Spaces fit for a tech client
So, what are the priorities today for tech clients? First, Ogelsby says, it’s flexibility and agility within the tech client’s leased portfolio. In recent weeks, many of the big tech companies have announced they are downsizing their workforces through layoffs and that will impact occupancy decisions for some.
“A lot of activity in the tech sector entails building out subleases or fully amenitized serviced offices,” explained Ogelsby. “Both options traditionally offer shorter term lengths and typically minimize any upfront capital expense.”
Meanwhile, tech companies are redefining their standards for space. In 2019, a year when virtually every tech company was hiring and expanding, according to Rotter, tech clients sought gritty buildings with exposed ceilings.

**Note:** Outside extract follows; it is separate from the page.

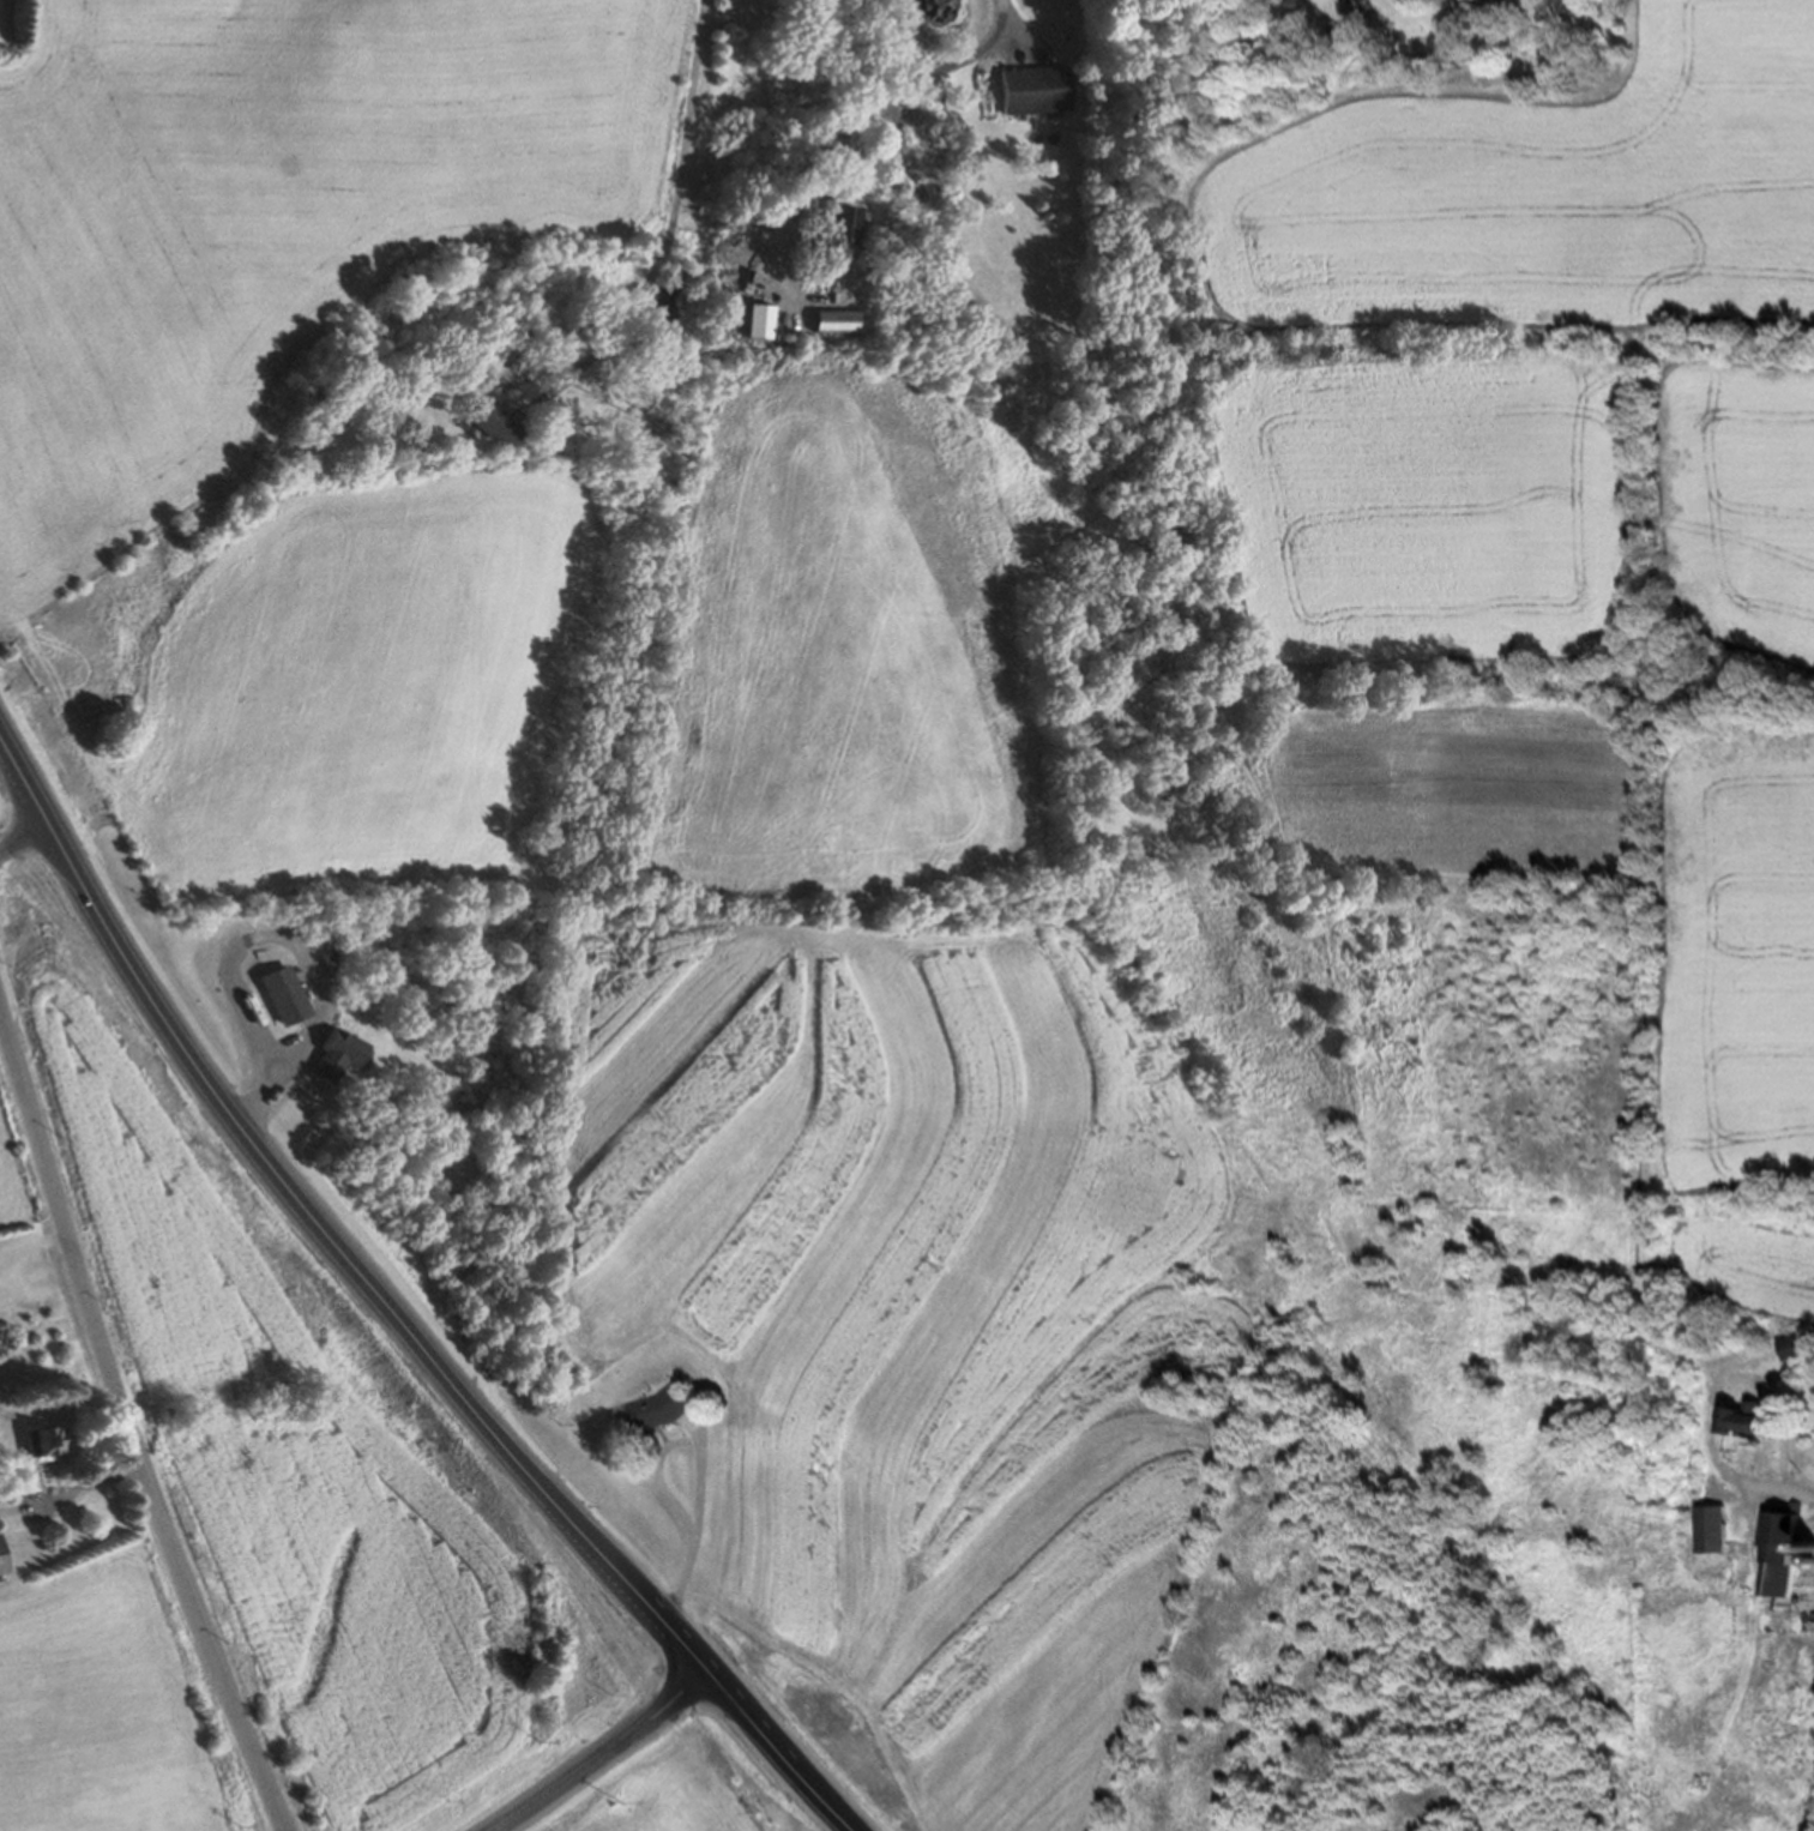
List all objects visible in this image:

These spaces accommodated as many employees as possible, while inspiring creativity and culture creation. Location and quality was less important, but that is no longer the case.
“Everything has transitioned, and it is called the flight to quality,” said Rotter. “People are very focused at finding a much better building in a better location.”

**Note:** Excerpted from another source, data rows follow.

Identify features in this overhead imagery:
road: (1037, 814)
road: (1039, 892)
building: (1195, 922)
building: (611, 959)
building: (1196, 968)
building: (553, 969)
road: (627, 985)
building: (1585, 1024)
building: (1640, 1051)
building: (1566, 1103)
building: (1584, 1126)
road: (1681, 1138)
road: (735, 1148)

While employees and employers are still struggling to work out the perfect remote, hybrid, or in-office work structure, many tech companies are hoping that the right location will get their employees excited to come to come to the office.
Buildings with more amenities, including kitchen and coffee spaces as well as separate meeting rooms and co-working areas are faring well. Other boxes tech clients are looking to check off include outdoor space and easy transportation access. These companies are willing to pay more for exactly what their employees need.
Hot spots for tech this year
Due to a series of venture capital firms moving out of what used to be the primary tech hot spots, such as San Francisco, and the difficulty off getting people back into the office in these cities, newer markets around the nation are growing in tech presence.
“Nashville, New York, Boston, Miami have been fortunate enough to really grow the tech industry, and I think that is going to continue,” said Rotter.
And, while activity may be slowing in Austin, Bellevue and other hubs, tech companies are still working to establish their global footprints. “I think we will continue to see activity increase in emerging markets —many in India, LATAM and EMEA, as examples,” Oglesby said. As for the Bay Area, he thinks leasing could pick up there this year as tech companies settle on new workplace policies.
But, the truth of the matter is that tech clients, like most companies, are in cost-containment mode. “While there is no one-size-fits-all answer, ultimately the real estate priorities mirror the business objectives,” Ogelsby told CPE.